A popular Advent theme is “Peace.” In these times of hateful vitriol, I pondered that theme as I read the account of seagoing cowboy Gordon Shull of his time in Gdansk, Poland, in May 1946. And I wonder, how does one defuse hate to keep it from breeding war? And after a war, how does one pacify the hate that lingers?

The destruction World War II survivors had to cope with in Gdansk, Poland, May 1946. Photo credit: Marvin Snell, shipmate of Gordon Shull.
Shull experienced that hate in post-World War II Gdansk. Gdansk had been the German free city of Danzig before the war, repopulated by the Poles at war’s end when most surviving German citizens were expelled in accord with the Potsdam Agreement. Life was rough for the small number of Germans who stayed, as detailed in Shull’s letter from that time:
“[T]he immigrating Poles have brought with them a blind, deep-seated hatred of all Germans . . . [and they] are taking their sweet revenge.
“Put yourself in the shoes of Mary K–, with whom I talked for several hours. Imagine yourself standing helpless by as an invading Russian soldier loots your home, opening trunks, overturning tables, adding your wristwatch to the half-dozen others that already adorn his arm . . . disguising yourself as an old woman in order to evade the sex-hungry soldiers, but sometimes failing because some 80-year-old women were raped, while others who had the misfortune of being young and beautiful were raped as much as 30 times.
“Then, after the Russians have settled down, and after your friends and relatives have left Danzig for uncertain fates in Russia or Germany, imagine yourself at the mercy of people whose moral principles, already reduced by war and its familiar accompaniments, have reached a new low in a boom-town atmosphere. You are now the scapegoat of a people who have suffered at the hands of Germans and Russians. Imagine yourself chased out of your home at the point of a gun by a Pole who allows you to take only that which you can lay your hands on as you leave (no . . . you must leave your camera, your watch, your bicycle, your jewelry) . . . finding a greenhouse or a clubroom or a not-too-badly-ruined dwelling in which to live . . . dragged out of bed at 6:00 AM, every once in a while, by Polish police, and forced to work all day in their headquarters for absolutely nothing . . . getting up at 5:00 each morning so that you can hide from the Poles, and thus go to your job – which, incidentally, pays about half as much as a Pole would get . . . thrown off of streetcars as soon as your identity is discovered . . . having no law whatever to protect you . . . living in perpetual fear, so that when someone knocks on your door, you hold your breath . . . . All of this and more happened to middle-aged Mary K–. . . .
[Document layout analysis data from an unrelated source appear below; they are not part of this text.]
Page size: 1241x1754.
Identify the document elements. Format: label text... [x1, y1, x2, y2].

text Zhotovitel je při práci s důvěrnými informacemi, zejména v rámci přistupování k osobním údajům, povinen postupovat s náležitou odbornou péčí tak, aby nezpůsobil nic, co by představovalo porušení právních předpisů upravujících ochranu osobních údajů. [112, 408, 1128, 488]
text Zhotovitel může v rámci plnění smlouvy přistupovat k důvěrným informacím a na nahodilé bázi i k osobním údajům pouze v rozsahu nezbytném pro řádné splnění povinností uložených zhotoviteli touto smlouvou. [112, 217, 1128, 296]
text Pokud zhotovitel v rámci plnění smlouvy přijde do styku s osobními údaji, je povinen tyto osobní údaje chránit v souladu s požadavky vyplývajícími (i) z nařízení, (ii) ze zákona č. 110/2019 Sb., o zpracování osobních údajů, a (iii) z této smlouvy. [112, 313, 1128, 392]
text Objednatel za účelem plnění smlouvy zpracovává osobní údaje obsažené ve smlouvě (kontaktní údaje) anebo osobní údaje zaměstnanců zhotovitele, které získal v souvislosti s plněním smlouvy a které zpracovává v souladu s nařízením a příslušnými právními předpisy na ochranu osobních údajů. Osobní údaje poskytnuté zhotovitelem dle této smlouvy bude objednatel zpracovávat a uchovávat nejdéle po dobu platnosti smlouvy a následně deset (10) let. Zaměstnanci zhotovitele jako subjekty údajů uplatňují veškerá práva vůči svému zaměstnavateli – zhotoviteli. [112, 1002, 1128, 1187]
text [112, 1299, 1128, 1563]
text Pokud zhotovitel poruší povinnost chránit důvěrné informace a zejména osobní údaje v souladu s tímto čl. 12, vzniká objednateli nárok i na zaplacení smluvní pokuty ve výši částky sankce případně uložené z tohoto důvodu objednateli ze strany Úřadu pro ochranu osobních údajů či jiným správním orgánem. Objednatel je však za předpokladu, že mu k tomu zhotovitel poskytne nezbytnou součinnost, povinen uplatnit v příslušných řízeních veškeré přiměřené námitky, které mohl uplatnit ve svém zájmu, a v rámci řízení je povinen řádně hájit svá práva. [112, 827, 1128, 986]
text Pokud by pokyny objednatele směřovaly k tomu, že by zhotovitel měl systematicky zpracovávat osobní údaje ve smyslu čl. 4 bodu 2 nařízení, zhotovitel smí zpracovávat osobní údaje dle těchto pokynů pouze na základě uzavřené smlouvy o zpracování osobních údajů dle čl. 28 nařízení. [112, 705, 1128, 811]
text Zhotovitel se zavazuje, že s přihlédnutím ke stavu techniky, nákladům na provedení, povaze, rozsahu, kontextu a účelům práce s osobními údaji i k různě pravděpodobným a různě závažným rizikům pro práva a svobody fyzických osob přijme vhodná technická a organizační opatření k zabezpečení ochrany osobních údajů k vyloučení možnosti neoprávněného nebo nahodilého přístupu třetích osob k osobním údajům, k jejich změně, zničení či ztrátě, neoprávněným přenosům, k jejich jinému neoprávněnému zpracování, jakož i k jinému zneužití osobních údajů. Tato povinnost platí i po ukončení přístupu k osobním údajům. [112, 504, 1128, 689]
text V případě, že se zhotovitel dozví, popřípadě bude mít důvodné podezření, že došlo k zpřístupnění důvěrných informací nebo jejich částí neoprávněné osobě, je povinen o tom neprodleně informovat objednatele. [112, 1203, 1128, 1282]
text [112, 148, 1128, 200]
“Before the war, Mary was a Physics Instructor. A graduate of the University of Danzig, she had done work on the electronics microscope. Now she wields a sledge hammer. Her wage consists of one or two meals, and ten cents a day. That’s about enough to buy two or three loaves of bread on the market. . . .

With so many men killed in the war, women did most of the clean up work. Gdansk, summer 1946. Photo credit: Richard Musselman.
“Mary told us that she and many of her friends had opposed the Nazis so much that the Nazis had boycotted their businesses. ‘Because of our opposition,’ she said in pretty good English, ‘we didn’t dream that any harm would come to us after the war. But no . . . you can’t imagine!’ Several times in the course of our conversation she repeated that phrase, covering her head in her hands as if to suppress memories that were too bitter to describe, or even to hold in her mind. Then, with a determined [shake] of her head and a quick clenching of her fist, she would snap out of it.
“. . . Because we knew that she was not begging, and would share with other needy Germans anything we might give her, we made our contribution all the larger, when we left.”